In SWL, the long tensile tail can initiate intense cloud cavitation in the focal area. Shortly after the passage of the wave, violent cloud collapse may cause tissue injury (Bailey et al., 2005; Evan et al., 2002; Matlaga et al., 2008). Collapse in the proximity to the stone may also enhance stone comminution (Pishchalnikov et al., 2003). During growth, non-condensable gas diffuses into the bubbles, which causes persistence of nuclei long after the passage of the wave and proliferation of bubble clouds that may cause undesirable energy shielding during the subsequent pulses (Pishchalnikov et al., 2011; Tanguay, 2004). The BWL waveform, on the other hand, lacks the trailing tensile component, and this results in milder growth of cavitation bubbles compared to those in SWL (Maeda et al., 2015). Bubble clouds are diffuse and do not tend to undergo violent collapse (Maeda and Colonius, 2018a). Strong collapse can lead to fragmentation of bubbles and thus proliferation of bubbles; the absence of it in BWL might enable higher PRF and thus faster treatment than SWL. On the other hand, results of the present study suggest that the more diffuse bubble clouds in BWL still lead to a strong shielding of stones from subsequent pulses and it may be desirable to avoid them. Overall, in BWL, suppressing cloud cavitation using feedback may be an optimal path to achieve both improved safety (May et al., 2017; Movahed et al., 2017) and high efficacy of stone comminution.

In contrast to BWL, there have been proposed prototype methods of HIFU- and histotripsy-based lithotripsy that actively makes use of cloud cavitation for stone comminution (Duryea et al., 2011; Ikeda et al., 2006; Matsumoto and Yoshizawa, 2005; Yoshizawa et al., 2009). Particularly, the HIFU-based method uses HIFU waves with a waveform that alternately combines wave packets of high and low frequencies, called cavitation-control (C-C) waveform, whose effectiveness was demonstrated in experiments in vitro. The high- and low-frequency components are designed to excite cloud cavitation on the surface of a stone and trigger violent collapse of the clouds to erode the stone, respectively. Such a multi-frequency strategy could also be applied to BWL for enhancement of stone fragmentation.

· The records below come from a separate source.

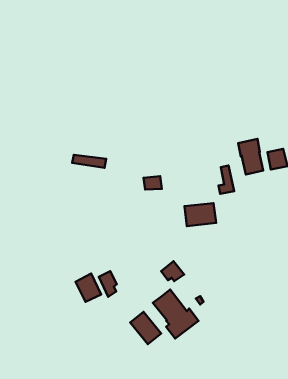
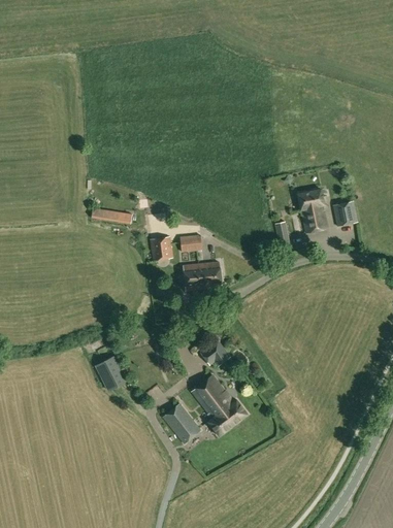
building: none -> [151,235,172,260]
building: [185,203,216,226] -> [183,261,222,290]
building: [99,271,117,297] -> none

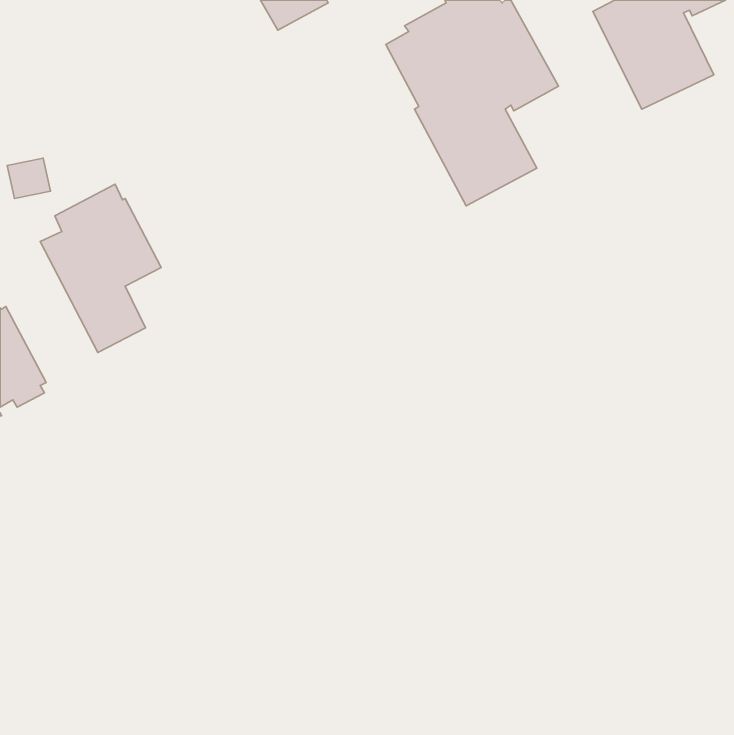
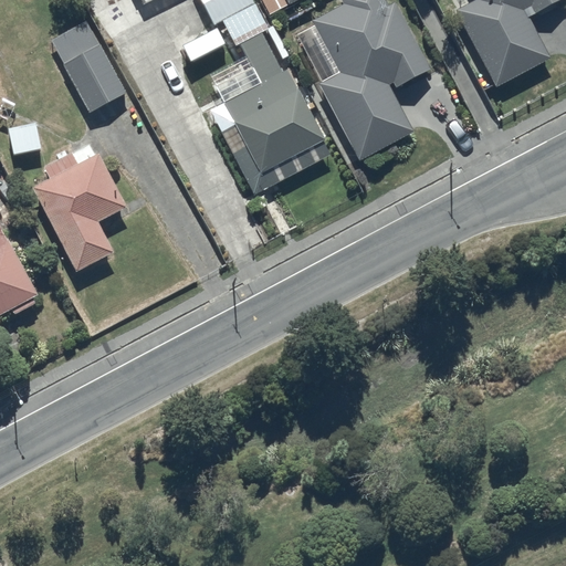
building: none -> [51,21,126,112]
building: none -> [214,30,333,196]

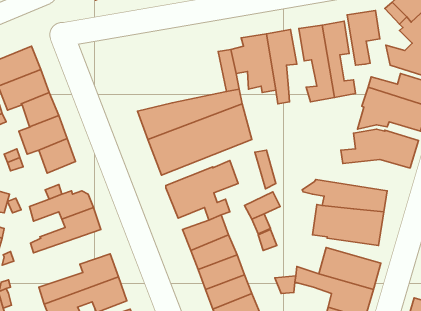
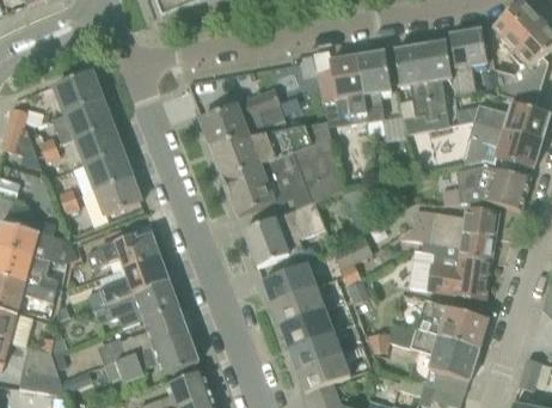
building: none -> [200,91,284,145]
building: none -> [413,208,498,236]
building: none -> [92,280,179,328]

We need to recall that, however, cavitation may need precise control such that efficacy and safety are not sacrificed. To date, understanding of cavitation erosion in lithotripsy has remained anecdotal; cavitation bubbles in the vicinity of or attached on a material's surface may cause erosion and fracture of the material due to non-spherical collapse (Crum, 1988; Johnsen and Colonius, 2009; Philipp and Lauterborn, 1998; Zhong et al., 1993), while the underlying physical mechanisms, including fluid–structure interactions and fracture mechanics, have not been fully elucidated. We believe that further understanding of the complex physical mechanisms will be crucial in designing better treatment.

V. CONCLUSION

In this paper, the energy shielding of kidney stones by bubble clouds nucleated on the surface of the stone during the passage of a burst wave was quantified through a combined experimental and numerical approach. Simulated evolution of the bubble cloud and the bubble-scattered acoustics using a compressible, multicomponent flow solver showed quantitative agreement with the results of high-speed photography and acoustic measurements. Results of the simulation revealed that the magnitude of the energy shielding by a thin layer of bubble cloud can reach up to 90% of the total energy of the burst wave that would otherwise be transmitted into the stone, indicating a large potential loss of efficacy of the treatment of BWL due to cloud cavitation. The results extend the previous studies of bubble cloud dynamics in ultrasound fields (Maeda and Colonius, 2018a; Maeda et al., 2015). Furthermore, we discovered a strong correlation between the magnitude of the shielding and the amplitude of the backscattered acoustics. This correlation could be used, for example, to monitor the magnitude of the shielding in a kidney by measuring the scattered acoustics outside the human body in real time during the treatment of BWL, and adjust parameters to minimize the shielding during a procedure. Future work includes assessment of the effect of the waveform on the energy shielding as well as extension of the combined experimental and numerical setups to model environments in vivo.